PROVIDED ENTRIES:
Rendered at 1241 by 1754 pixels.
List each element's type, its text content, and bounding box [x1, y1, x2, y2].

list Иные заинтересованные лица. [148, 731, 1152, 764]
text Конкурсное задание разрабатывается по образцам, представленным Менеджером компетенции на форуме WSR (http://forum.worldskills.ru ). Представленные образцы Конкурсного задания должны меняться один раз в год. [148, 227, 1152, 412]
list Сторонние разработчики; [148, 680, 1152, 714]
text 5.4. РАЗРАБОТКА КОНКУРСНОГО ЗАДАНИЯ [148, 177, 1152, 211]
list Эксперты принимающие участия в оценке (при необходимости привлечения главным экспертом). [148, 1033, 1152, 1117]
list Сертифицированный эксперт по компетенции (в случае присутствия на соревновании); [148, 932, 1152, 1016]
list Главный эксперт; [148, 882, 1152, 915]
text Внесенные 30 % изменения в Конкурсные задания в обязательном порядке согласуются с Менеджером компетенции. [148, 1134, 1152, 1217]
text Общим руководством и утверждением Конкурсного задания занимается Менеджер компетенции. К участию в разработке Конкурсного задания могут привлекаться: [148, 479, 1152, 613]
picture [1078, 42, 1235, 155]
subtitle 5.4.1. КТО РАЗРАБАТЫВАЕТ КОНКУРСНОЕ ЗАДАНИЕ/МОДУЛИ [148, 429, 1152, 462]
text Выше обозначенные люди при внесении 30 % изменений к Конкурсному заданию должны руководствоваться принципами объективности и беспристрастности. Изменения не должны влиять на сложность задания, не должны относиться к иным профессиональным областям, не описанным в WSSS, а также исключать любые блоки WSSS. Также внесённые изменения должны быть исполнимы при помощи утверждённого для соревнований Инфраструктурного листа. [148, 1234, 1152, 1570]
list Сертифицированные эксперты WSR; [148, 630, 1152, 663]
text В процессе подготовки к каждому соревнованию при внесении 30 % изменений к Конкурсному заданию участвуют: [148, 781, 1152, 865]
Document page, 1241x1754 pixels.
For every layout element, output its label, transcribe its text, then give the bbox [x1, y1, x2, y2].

WORK INSTRUCTIONS: Your answer should contain every entry, transcribed exactly.

RESPONSE BOX:
Rendered at 1241 by 1754 pixels.
List each element's type, its text content, and bounding box [x1, y1, x2, y2].

list Иные заинтересованные лица. [148, 731, 1152, 764]
text Конкурсное задание разрабатывается по образцам, представленным Менеджером компетенции на форуме WSR (http://forum.worldskills.ru ). Представленные образцы Конкурсного задания должны меняться один раз в год. [148, 227, 1152, 412]
list Сторонние разработчики; [148, 680, 1152, 714]
text 5.4. РАЗРАБОТКА КОНКУРСНОГО ЗАДАНИЯ [148, 177, 1152, 211]
list Эксперты принимающие участия в оценке (при необходимости привлечения главным экспертом). [148, 1033, 1152, 1117]
list Сертифицированный эксперт по компетенции (в случае присутствия на соревновании); [148, 932, 1152, 1016]
list Главный эксперт; [148, 882, 1152, 915]
text Внесенные 30 % изменения в Конкурсные задания в обязательном порядке согласуются с Менеджером компетенции. [148, 1134, 1152, 1217]
text Общим руководством и утверждением Конкурсного задания занимается Менеджер компетенции. К участию в разработке Конкурсного задания могут привлекаться: [148, 479, 1152, 613]
picture [1078, 42, 1235, 155]
subtitle 5.4.1. КТО РАЗРАБАТЫВАЕТ КОНКУРСНОЕ ЗАДАНИЕ/МОДУЛИ [148, 429, 1152, 462]
text Выше обозначенные люди при внесении 30 % изменений к Конкурсному заданию должны руководствоваться принципами объективности и беспристрастности. Изменения не должны влиять на сложность задания, не должны относиться к иным профессиональным областям, не описанным в WSSS, а также исключать любые блоки WSSS. Также внесённые изменения должны быть исполнимы при помощи утверждённого для соревнований Инфраструктурного листа. [148, 1234, 1152, 1570]
list Сертифицированные эксперты WSR; [148, 630, 1152, 663]
text В процессе подготовки к каждому соревнованию при внесении 30 % изменений к Конкурсному заданию участвуют: [148, 781, 1152, 865]
Document page, 1241x1754 pixels.
For every layout element, output its label, transcribe its text, then give the bbox [x1, y1, x2, y2].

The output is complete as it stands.